Instructions to follow: Although the entries contain pictures, repeat only their words, exactly as written.

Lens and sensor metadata
★ ★ ★ ★ ★

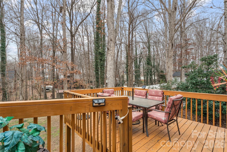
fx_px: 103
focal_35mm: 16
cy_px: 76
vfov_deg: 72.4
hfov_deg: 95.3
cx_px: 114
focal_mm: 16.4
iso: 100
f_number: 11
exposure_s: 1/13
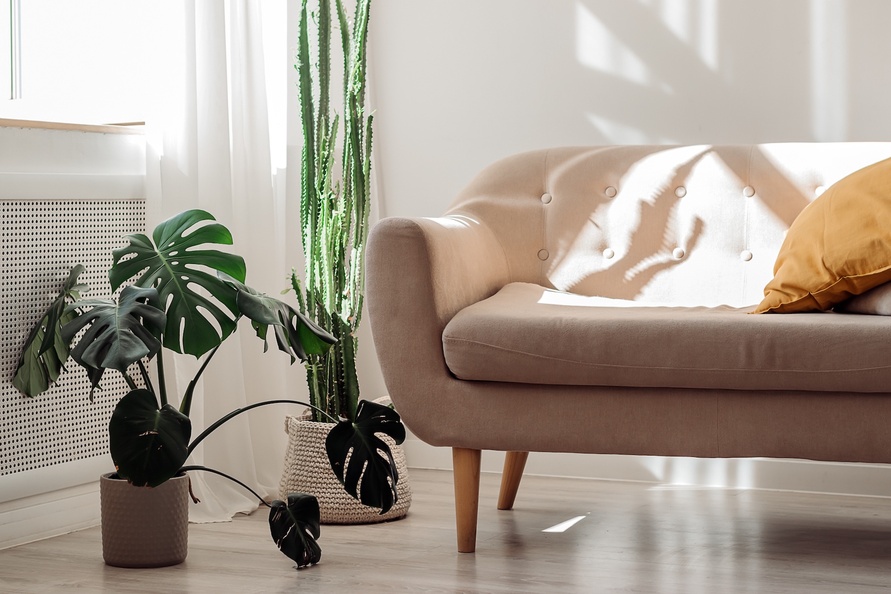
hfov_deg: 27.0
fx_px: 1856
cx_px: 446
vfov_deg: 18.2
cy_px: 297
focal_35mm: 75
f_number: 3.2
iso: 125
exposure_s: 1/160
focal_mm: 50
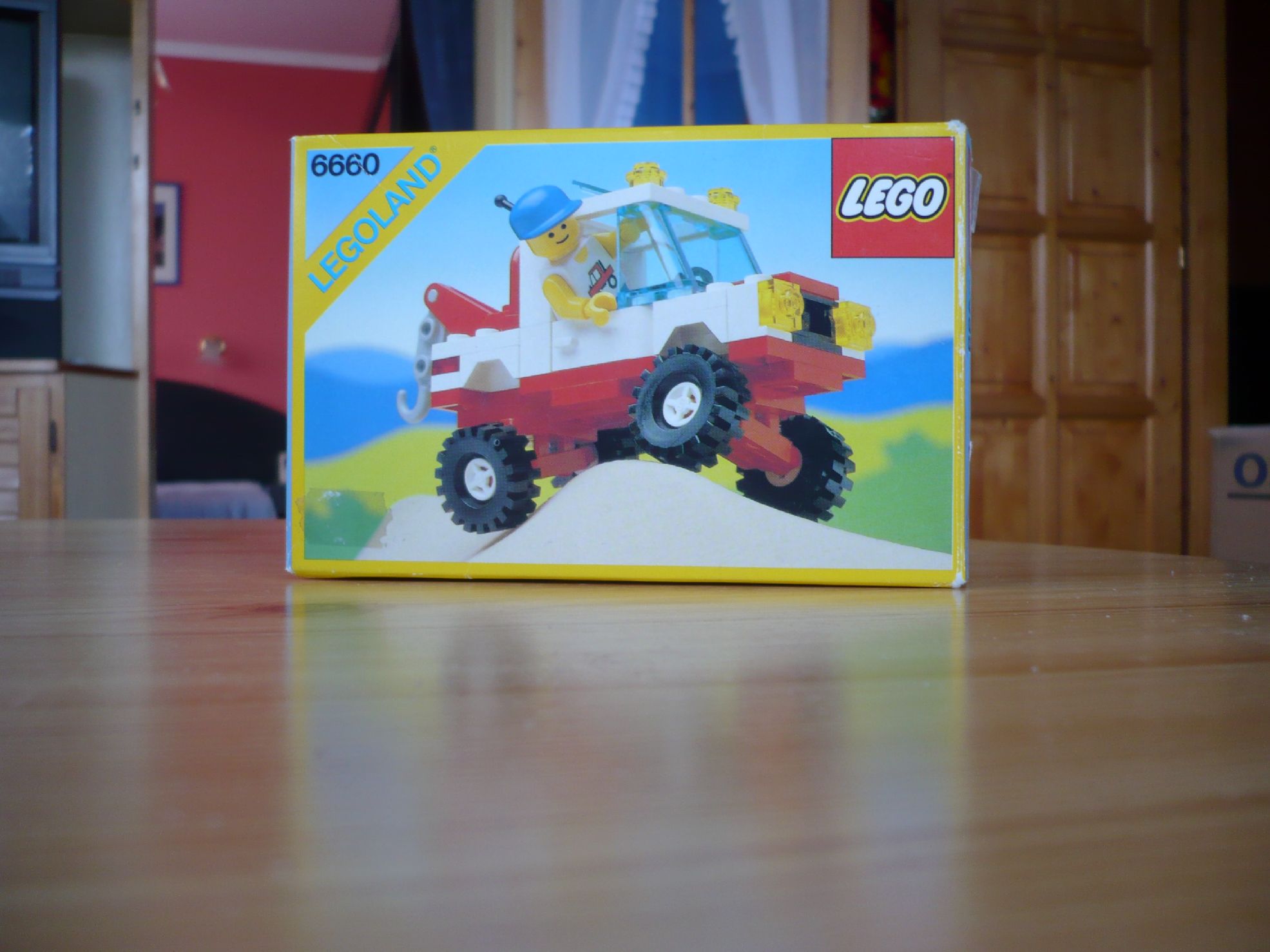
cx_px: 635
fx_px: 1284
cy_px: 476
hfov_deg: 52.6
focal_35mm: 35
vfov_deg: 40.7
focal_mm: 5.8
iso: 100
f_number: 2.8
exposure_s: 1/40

★ ★ ★ ★ ★

Expected output:
fx_px: 103
focal_35mm: 16
cy_px: 76
vfov_deg: 72.4
hfov_deg: 95.3
cx_px: 114
focal_mm: 16.4
iso: 100
f_number: 11
exposure_s: 1/13
hfov_deg: 27.0
fx_px: 1856
cx_px: 446
vfov_deg: 18.2
cy_px: 297
focal_35mm: 75
f_number: 3.2
iso: 125
exposure_s: 1/160
focal_mm: 50
cx_px: 635
fx_px: 1284
cy_px: 476
hfov_deg: 52.6
focal_35mm: 35
vfov_deg: 40.7
focal_mm: 5.8
iso: 100
f_number: 2.8
exposure_s: 1/40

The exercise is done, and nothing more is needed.